In this guest post, Mark Fenton, product manager at datacentre software visualisation provider Future Facilities, sets out why mixing monitoring and computational fluid dynamics technologies could help datacentre operators manage their sites better
Datacentre monitoring uses data from sensors to visualise what is happening in the datacentre in real-time and is of paramount importance to guaranteeing performance amid changing demands.
This is key as it is the only reliable way for operators to be alerted to critical issues caused by failure or human error. Without this awareness the datacentre would be at risk of outages.
In a colocation set-up this has consequences for the operator’s reputation, ability to retain customers, maintain profitability, and – in an enterprise environment – it impacts the facility’s ability to support reliable business operations. However, monitoring can’t tell operators the full picture, leaving the datacentre vulnerable. And the reason for that is because monitoring systems are blind to what’s beyond their sensors.
With typical datacentre air temperatures ranging from between 20 to 40 °C (68 to 104 °F), there can be significant changes in temperature over very short distances.
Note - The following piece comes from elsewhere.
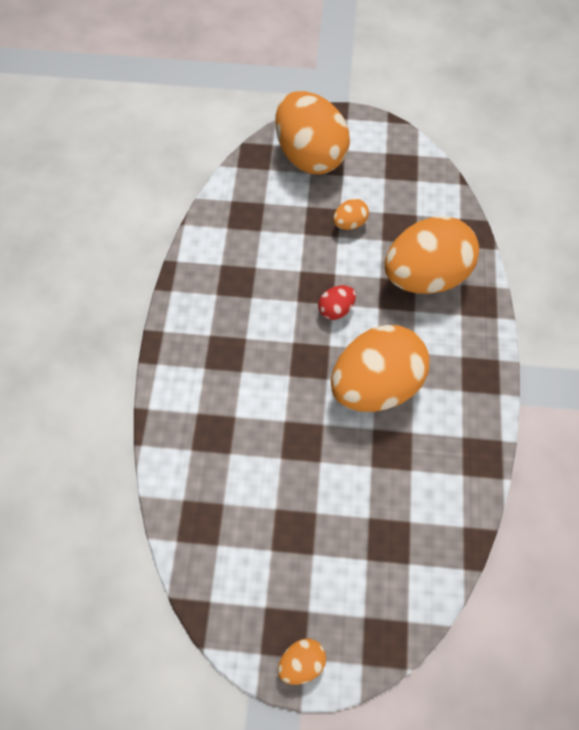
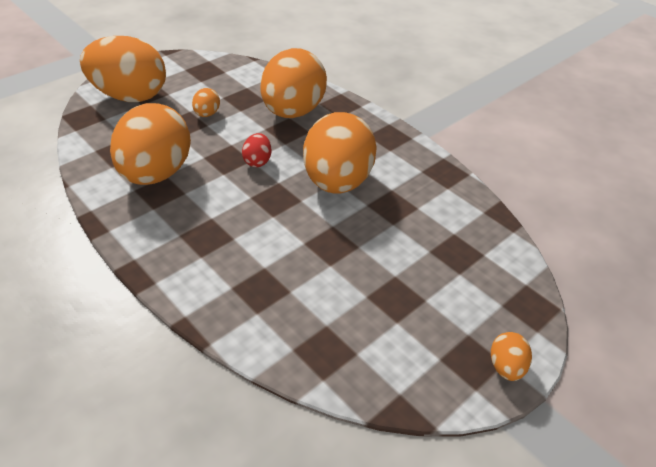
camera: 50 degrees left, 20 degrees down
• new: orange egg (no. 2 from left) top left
Variations of 10 to 20 °C (18 to 36 °F) across a server inlet is not uncommon when a cabinet is suffering from poor airflow management for example. This means that even if sensors are in the recommended positions – at the top, middle, and bottom front door of the rack (as recommended by ASHRAE T.C. 9.9) – there’s still a large area that isn’t being monitored. Not least within the rack itself.
Some monitoring systems will attempt to fill in the gaps between the sensors with an estimated temperature map of the whole facility. The logic being that if one sensor is at 20°C and another at 30°C, it must be 25°C in the middle. Unfortunately, airflow is not that uniform and the true temperature variation between the sensors could be drastically, or dangerously, different.
What’s more, when sensors trigger alarms, these only tell operators there is a problem and not the root cause. For example, they can flag that something is overheating, but not where the hot air is coming from.
Without this critical information it is very challenging for datacentre managers to resolve the problem. As a result, they will likely have to resort to increasing their cooling fans or turning down their overall cooling temperatures, which are expensive and inefficient solutions.
Furthermore, monitoring can’t predict the impact of failure. Operators will plan for failure, and ensure that the cooling and power infrastructure is sized properly for their required level of redundancy.
In this context, redundancy referring to the amount of backup infrastructure the datacentre will need to take over in the event of failure. However, this is just theory, and you cannot be sure that the redundancy extends down to every piece of IT. For example, it’s not uncommon to see sites where a single cooling unit is supporting critical load and operating at full capacity. This is highly problematic in the event of failure or the unit having to be turned off for maintenance.
As such, it’s clear that facilities managers need a tool that can test resilience – the load supported under failure – rather than redundancy. Monitoring is unable to do this as it can only reveal the status in the datacentre. Therefore, without another tool in place, the only way to identify resilience would be to purposely trigger failure, which isn’t a practical solution.
Although monitoring systems accurately record the present and past state of the datacentre environment, this cannot and should not be used to project the impact of future changes such as new hardware deployment. This is because the relationships between IT infrastructure and cooling paths aren’t linear; past performance doesn’t indicate how future scenarios will unfold. Consequently, monitoring places operators in a position where they have to take a ‘try it and see’ approach, which creates a significant level of risk when making changes to a mission critical facility.
Therefore, it’s clear that monitoring delivers tangible benefits, however, it also has fundamental limitations. A dedicated Computational Fluid Dynamics (CFD) tool – which analyses fluid flows using numerical analysis and data structures – can help overcome these gaps.
Firstly, CFD can be used to calculate the environmental conditions at every point in the datacentre facility. This means that specific conditions – be they temperature, humidity, pressure, or air speed – can be investigated at any location in precise detail. For example, operators can follow airflow on its path through the datacentre and identify why thermal challenges are arising.
Secondly, with a CFD model facilities managers can simulate resilience safely; modelling turning off cooling units or failing circuit breakers to see how these changes will impact the IT infrastructure. They could even simulate failing the entire cooling system to see how long they would have to find a resolution in a disaster situation.
And finally, CFD takes the guesswork out of future performance by empowering users to simulate potential scenarios using the data from both monitoring and asset management systems. For instance, it can show the impact of new servers in the virtual world, while the physical servers sit on the loading bay in the real one. Meaning any potential problems can be identified and resolved before they even occur.
Monitoring solutions also offer significant benefits to the CFD model. By connecting the two together, the model can constantly import monitored data such as IT loads, air temperatures or cooling controller information to calibrate the model against reality. This way, the CFD model will remain reflective of its real counterpart.
To keep a datacentre running full-time means operators need control. To have control they must know what’s happening right now, why it’s happening, and what will happen in the future. Only a combination of monitoring and CFD simulation can provide the answers to all three, making them a powerful duo for ensuring datacentre performance under increasing demand.